I remembered that Costco has an optical department, if only I could get there. I finally got to Costco, miraculously, and tried to grope around to find the missing lens, which I finally did, on the floor of the back seat.

I stumbled into Costco's optometry counter crying "help!" feebly. Of course they had nothing there to help me, but they did have scotch tape and so they taped the glasses together. They didn't fit on my head right and because they didn't set right, my vision correction wasn't quite right, but at least I could see.


(I was also quite a fetching image.) I managed to do $200 worth of shopping, even half blind, and loaded it all in the car, putting the glasses on the front seat because the tape was starting to come apart and the glasses slipped off my nose every time I bent over to pick something up.

I drove directly from Costco to Kaiser, hoping that all the frozen foods and meat would not spoil in the car while I went in to see about my glasses. In the Ophthalmology department, they found out that I am 6 months overdue for an eye exam and they could fit me in two hours from then so I made an appointment.
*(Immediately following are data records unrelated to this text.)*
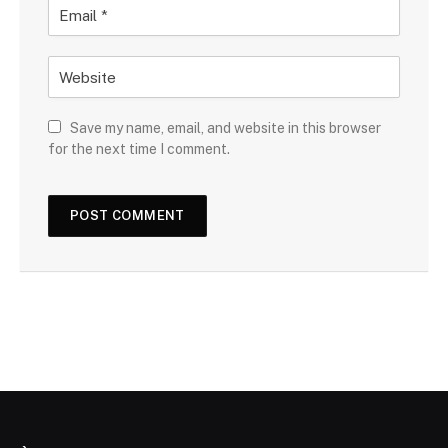
Save my name, email, and website in this browser
for the next time I comment.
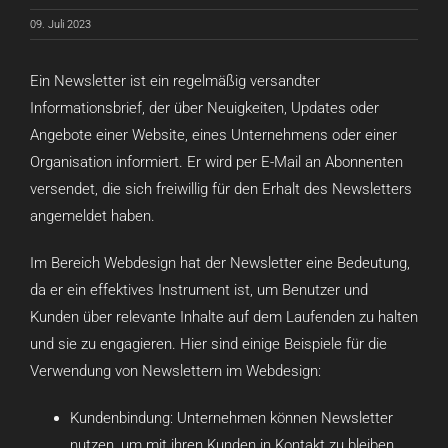
09. Juli 2023
Ein Newsletter ist ein regelmäßig versandter
Informationsbrief, der über Neuigkeiten, Updates oder
Angebote einer Website, eines Unternehmens oder einer
Organisation informiert. Er wird per E-Mail an Abonnenten
versendet, die sich freiwillig für den Erhalt des Newsletters
angemeldet haben.
Im Bereich Webdesign hat der Newsletter eine Bedeutung,
da er ein effektives Instrument ist, um Benutzer und
Kunden über relevante Inhalte auf dem Laufenden zu halten
und sie zu engagieren. Hier sind einige Beispiele für die
Verwendung von Newslettern im Webdesign:
Kundenbindung: Unternehmen können Newsletter
nutzen, um mit ihren Kunden in Kontakt zu bleiben,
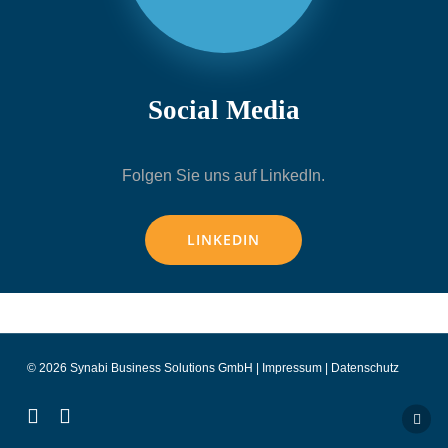
Social Media
Folgen Sie uns auf LinkedIn.
LINKEDIN
© 2026 Synabi Business Solutions GmbH |
Impressum
|
Datenschutz
linkedin
dribbble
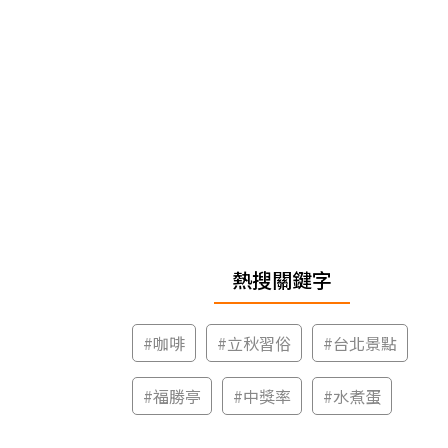
熱搜關鍵字
#
咖啡
#
立秋習俗
#
台北景點
#
福勝亭
#
中獎率
#
水煮蛋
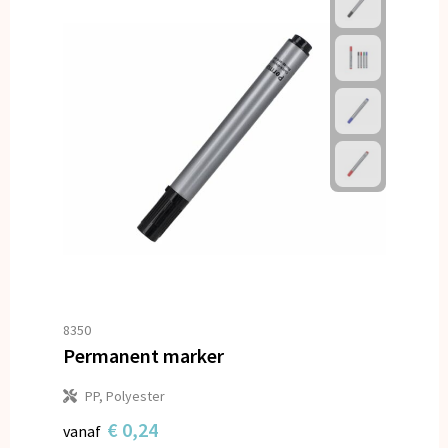
8350
Permanent marker
PP, Polyester
€ 0,24
vanaf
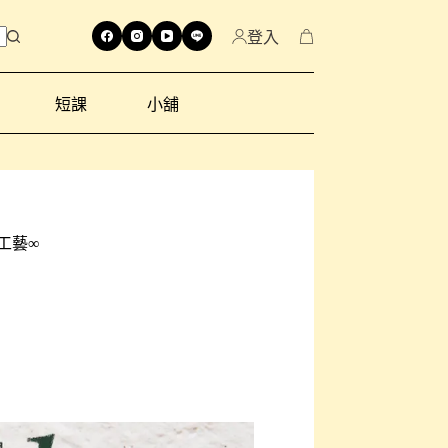
登入
短課
小舖
工藝∞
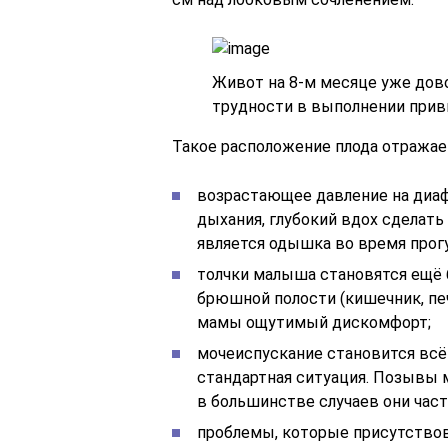
Живот на 8-м месяце уже дов
трудности в выполнении при
Такое расположение плода отражае
возрастающее давление на диаф
дыхания, глубокий вдох сделать
является одышка во время прогу
толчки малыша становятся ещё 
брюшной полости (кишечник, пе
мамы ощутимый дискомфорт;
мочеиспускание становится всё 
стандартная ситуация. Позывы 
в большинстве случаев они част
проблемы, которые присутствова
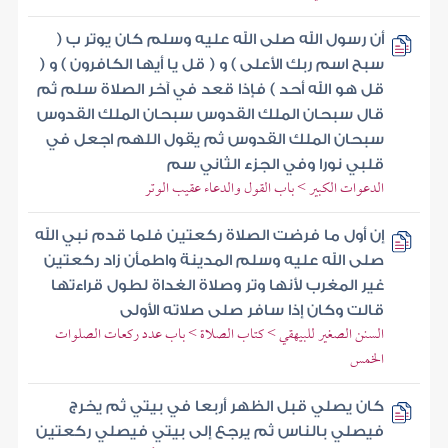
أن رسول الله صلى الله عليه وسلم كان يوتر ب (
سبح اسم ربك الأعلى ) و ( قل يا أيها الكافرون ) و (
قل هو الله أحد ) فإذا قعد في آخر الصلاة سلم ثم
قال سبحان الملك القدوس سبحان الملك القدوس
سبحان الملك القدوس ثم يقول اللهم اجعل في
قلبي نورا وفي الجزء الثاني سم
الدعوات الكبير > باب القول والدعاء عقيب الوتر
إن أول ما فرضت الصلاة ركعتين فلما قدم نبي الله
صلى الله عليه وسلم المدينة واطمأن زاد ركعتين
غير المغرب لأنها وتر وصلاة الغداة لطول قراءتها
قالت وكان إذا سافر صلى صلاته الأولى
السنن الصغير للبيهقي > كتاب الصلاة > باب عدد ركعات الصلوات
الخمس
كان يصلي قبل الظهر أربعا في بيتي ثم يخرج
فيصلي بالناس ثم يرجع إلى بيتي فيصلي ركعتين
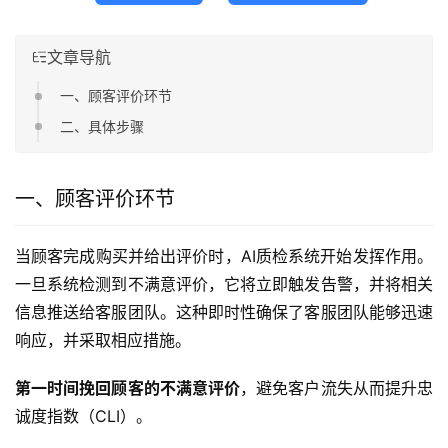
文章导航
一、顾客评价环节
二、具体步骤
一、顾客评价环节
当顾客完成购买并给出评价时，AI质检系统开始发挥作用。
一旦系统检测到不满意评价，它将立即触发告警，并将相关
信息推送给客服团队。这种即时性确保了客服团队能够迅速
响应，并采取相应措施。
第一时间挽回顾客的不满意评价
，避免客户流失从而提升忠
诚度指数（CLI）。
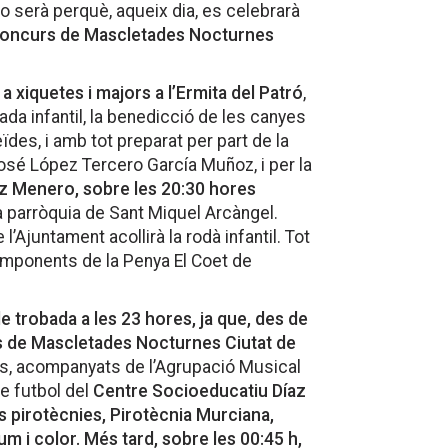
 ho serà perquè, aqueix dia, es celebrarà
VII Concurs de Mascletades Nocturnes
 a xiquetes i majors a l’Ermita del Patró
,
da infantil, la benedicció de les canyes
des, i amb tot preparat per part de la
osé López Tercero García Muñoz, i per la
ez Menero, sobre les 20:30 hores
 la parròquia de Sant Miquel Arcàngel.
l’Ajuntament acollirà la rodà infantil. Tot
mponents de la Penya El Coet de
de trobada a les 23 hores, ja que, des de
urs de Mascletades Nocturnes Ciutat de
es, acompanyats de l’Agrupació Musical
e futbol del
Centre Socioeducatiu Díaz
es pirotècnies, Pirotècnia Murciana,
lum i color. Més tard, sobre les 00:45 h,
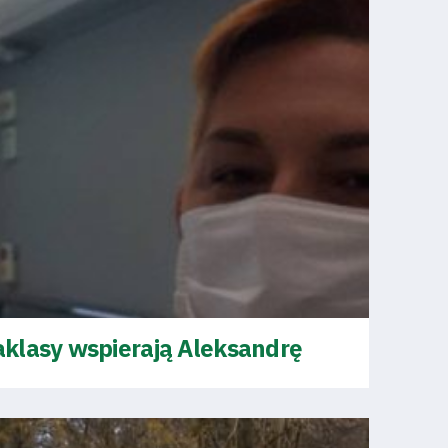
klasy wspierają Aleksandrę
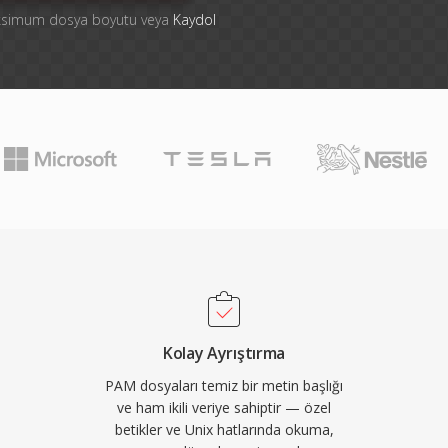
aksimum dosya boyutu veya
Kaydol
Kolay Ayrıştırma
PAM dosyaları temiz bir metin başlığı
ve ham ikili veriye sahiptir — özel
betikler ve Unix hatlarında okuma,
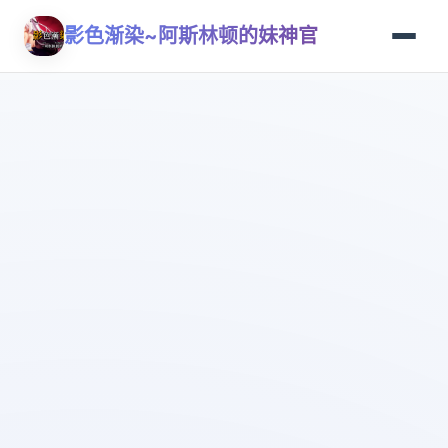
影色渐染~阿斯林顿的妹神官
On my way back to the car to drive home, look for my old glasses and unload the food, I noticed that there was nobody in the lab area and so I decided to pop in for a mammogram, this being October, which is mammogram month, of course. You have very odd conversations when strangers are manhandling your breast tissue like you would knead bread dough.

I drove home, unloaded (most of) the groceries from Costco--at least those which needed to be refrigerated or frozen -- and then got back into the car again to go back to Kaiser for my eye appointment.

The doctor discovered I needed a diabetic retinopathy check too, so he did that, I ordered 2 pairs of glasses (for the first time in my life getting prescription sunglasses, since they can't do transition lenses on my prescription), and came home to collapse.

Fortunately, I have my old glasses, so at least I have something to wear while I'm waiting for my new glasses!

(note the red on the bridge of my nose, which is what you get from wearing glasses held together with scotch tape all day!)